Friday, August 10, 2012

Kelp Mushroom Relish

What to do with Kelp?  Has this question been bothering you too?  If the answer is no, you probably haven't yet made dashi -- the sea stock that is the foundation of many Japanese dishes.  First of all, what is kelp (or kombu in Japanese)?  It is a sturdy seaweed used to make stock.  After 5 years of throwing it in the trash I finally have a solution to this persistent problem -- Kelp and Mushroom relish.    This is another wonderful idea I got out of Washoku cookbook by Elizabeth Andoh.

The recipe calls for enoki mushrooms.  I was able to find them at Miso market in Cambridge, but wouldn't be surprised if Russo's in Watertown carries them too.  This was my first time working with enoki.  If Alberto Giacometti made a sculpture of a mushroom, it would look like enoki -- exceptitonally tall and thin.  But if you don't have enoki on hand, try shiitake mushrooms, sliced paper thin.

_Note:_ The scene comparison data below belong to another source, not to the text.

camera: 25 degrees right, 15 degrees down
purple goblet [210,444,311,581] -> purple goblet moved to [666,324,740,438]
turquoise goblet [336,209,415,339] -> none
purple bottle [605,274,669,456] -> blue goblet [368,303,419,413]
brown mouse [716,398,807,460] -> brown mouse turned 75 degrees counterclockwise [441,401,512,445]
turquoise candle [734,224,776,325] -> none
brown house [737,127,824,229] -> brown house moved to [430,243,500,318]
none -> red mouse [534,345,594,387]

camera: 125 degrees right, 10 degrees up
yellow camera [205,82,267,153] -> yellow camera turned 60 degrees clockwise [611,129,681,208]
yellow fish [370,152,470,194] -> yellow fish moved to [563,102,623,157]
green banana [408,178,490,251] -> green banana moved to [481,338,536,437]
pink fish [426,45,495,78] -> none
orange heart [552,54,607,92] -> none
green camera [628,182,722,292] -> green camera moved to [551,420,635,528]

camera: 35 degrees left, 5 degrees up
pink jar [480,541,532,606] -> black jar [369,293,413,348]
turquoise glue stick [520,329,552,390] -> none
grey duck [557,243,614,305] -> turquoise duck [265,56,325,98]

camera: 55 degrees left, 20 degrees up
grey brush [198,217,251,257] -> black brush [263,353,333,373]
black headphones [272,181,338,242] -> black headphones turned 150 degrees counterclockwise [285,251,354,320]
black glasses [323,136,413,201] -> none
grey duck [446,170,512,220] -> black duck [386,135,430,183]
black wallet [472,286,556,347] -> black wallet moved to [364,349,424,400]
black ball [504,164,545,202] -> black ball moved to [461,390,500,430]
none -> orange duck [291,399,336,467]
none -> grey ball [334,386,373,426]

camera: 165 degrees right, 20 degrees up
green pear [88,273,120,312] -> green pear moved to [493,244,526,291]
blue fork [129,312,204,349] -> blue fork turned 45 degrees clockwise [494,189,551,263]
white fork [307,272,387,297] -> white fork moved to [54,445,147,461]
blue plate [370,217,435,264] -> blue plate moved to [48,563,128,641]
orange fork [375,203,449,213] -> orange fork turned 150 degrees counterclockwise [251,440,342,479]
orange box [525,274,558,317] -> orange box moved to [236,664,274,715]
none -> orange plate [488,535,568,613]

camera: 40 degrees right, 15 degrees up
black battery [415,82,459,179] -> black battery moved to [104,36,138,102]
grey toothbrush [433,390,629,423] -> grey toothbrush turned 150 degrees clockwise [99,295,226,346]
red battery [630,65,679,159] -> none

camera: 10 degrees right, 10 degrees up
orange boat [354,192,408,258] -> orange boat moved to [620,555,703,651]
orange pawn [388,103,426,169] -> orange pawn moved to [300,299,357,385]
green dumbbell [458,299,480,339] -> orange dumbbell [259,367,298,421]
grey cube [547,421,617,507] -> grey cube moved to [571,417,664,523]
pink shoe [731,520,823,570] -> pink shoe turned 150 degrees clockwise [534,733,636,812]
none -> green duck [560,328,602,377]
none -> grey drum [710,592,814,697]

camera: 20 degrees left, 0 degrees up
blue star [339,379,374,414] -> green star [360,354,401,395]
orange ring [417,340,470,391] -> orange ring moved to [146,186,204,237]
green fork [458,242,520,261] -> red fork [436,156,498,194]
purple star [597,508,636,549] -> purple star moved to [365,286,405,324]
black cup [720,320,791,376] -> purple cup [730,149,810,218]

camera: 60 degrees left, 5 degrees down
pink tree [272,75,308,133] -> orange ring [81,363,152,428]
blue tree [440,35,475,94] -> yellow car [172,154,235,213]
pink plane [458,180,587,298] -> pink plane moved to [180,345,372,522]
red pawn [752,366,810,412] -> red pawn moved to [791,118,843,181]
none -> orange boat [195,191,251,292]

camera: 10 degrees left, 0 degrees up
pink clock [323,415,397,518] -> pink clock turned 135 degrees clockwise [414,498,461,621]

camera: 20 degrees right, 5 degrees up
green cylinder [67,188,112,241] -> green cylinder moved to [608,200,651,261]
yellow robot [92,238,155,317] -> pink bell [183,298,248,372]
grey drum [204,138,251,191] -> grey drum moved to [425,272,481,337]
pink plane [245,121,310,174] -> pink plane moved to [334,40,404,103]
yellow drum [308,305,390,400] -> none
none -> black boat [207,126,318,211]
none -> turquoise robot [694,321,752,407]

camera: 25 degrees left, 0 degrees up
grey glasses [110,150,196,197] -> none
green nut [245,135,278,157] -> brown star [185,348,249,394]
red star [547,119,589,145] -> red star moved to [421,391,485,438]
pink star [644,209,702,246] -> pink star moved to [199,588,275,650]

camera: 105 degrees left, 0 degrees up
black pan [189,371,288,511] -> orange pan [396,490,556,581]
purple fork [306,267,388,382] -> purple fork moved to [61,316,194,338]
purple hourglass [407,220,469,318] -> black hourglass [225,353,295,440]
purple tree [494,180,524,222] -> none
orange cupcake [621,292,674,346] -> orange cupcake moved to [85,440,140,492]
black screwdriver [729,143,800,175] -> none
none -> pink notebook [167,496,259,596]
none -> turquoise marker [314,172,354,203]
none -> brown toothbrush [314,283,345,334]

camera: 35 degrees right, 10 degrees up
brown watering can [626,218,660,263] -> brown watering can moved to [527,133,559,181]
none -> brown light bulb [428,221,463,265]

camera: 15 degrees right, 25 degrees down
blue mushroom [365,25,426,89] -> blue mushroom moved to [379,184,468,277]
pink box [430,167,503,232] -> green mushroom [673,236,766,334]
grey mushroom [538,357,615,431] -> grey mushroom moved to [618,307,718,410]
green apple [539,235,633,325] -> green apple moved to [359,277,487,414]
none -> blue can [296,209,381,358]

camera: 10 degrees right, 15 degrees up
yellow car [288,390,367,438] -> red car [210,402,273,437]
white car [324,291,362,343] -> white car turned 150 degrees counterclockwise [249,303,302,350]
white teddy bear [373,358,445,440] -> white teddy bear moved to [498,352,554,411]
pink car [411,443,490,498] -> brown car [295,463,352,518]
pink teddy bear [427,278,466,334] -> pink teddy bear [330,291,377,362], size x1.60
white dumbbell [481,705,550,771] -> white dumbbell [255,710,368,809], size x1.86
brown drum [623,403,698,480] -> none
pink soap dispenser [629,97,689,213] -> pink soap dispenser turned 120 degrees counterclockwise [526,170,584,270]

The resulting relish is an umami bomb.  It has a fabulous balance between saltiness and sweetness with a pleasant little tang from the vinegar.  We ate it warm over rice and stuffed chilled leftovers into onigiri (rice balls that are the Japanese equivalent to a European sandwich).

A note about ingredients:
If you don't make dashi often, and don't have enough kelp, you can cut the recipe in half, or simply pour boiling water over kombu and let it sit for a few minutes.  Buy real sake in a wine store, not "sake for cooking."

My notes are in [square brackets].

Kelp and Mushroom Relish
pages 110-111
© Elizabeth Andoh

Makes about 1/2 cup

Several pieces kombu, about 50 square inches total, left over from making stock
2 cups cold water
3 tablespoons rice vinegar
1 teaspoon sugar
1 teaspoon sake
3 tablespoons mirin
4-5 tablespoons soy sauce
1 package enoki mushrooms, about 3 ounces, trimmed and cut into 2- to 3-inch lengths

  1. Slice the kombu into narrow strips 1.5 inches long [I made my strips 1/16 inch wide].  In a nonreactive saucepan, bring the water to a rolling boil over high heat and add the vinegar.  The vinegar helps tenderize the kombu and eliminate any questionable bacteria if you are recycling the kombu from a previous use.  
  2. Reduce the heat to maintain a steady, though not vigorous boil and cook the kombu for 4 to 6 minutes.  The water may become murky and develop a green cast.  This is normal.  Test for doneness: pinch a strip or two; they should yield easily.  If they do not, continue cooking for another 2 to 3 minutes.  Drain, rinse in cold water, and drain again. 
  3. Rinse and dry the saucepan and add the sugar, sake, mirin, and soy sauce.  Place over low heat, bring to a simmer, and add the drained kombu.  Simmer for 2 to 3 minutes, and then add the mushrooms.  Cook over fairly low heat for about 3 minutes, stirring frequently.  The liquid will become very foamy as it reduces rapidly; be careful not to let it scorch.
  4. When the kombu looks glazed and the liquid is nearly gone, remove the pan from the heat and let the contents cool to room temperature naturally.  Serve immediately.
  5. Transfer any leftovers to a glass jar, cover the top with plastic wrap, and then screw the lid in place.  Store the relish in the refrigerator for up to 2 weeks.  Each time you take some relish from the jar, reseal it with fresh plastic wrap before replacing the lid.


Kari said...

I make dashi often and never thought to eat the kelp!

Kari said...

I make dashi often and have never thought about eating the kombu! Haven't even tasted it, which is not my usual deal. Do you use any certain type of soy sauce?

Helen said...

Hi Kari,

Any dark Japanese soy sauce will work. I use Tamari brand or kikkoman brand.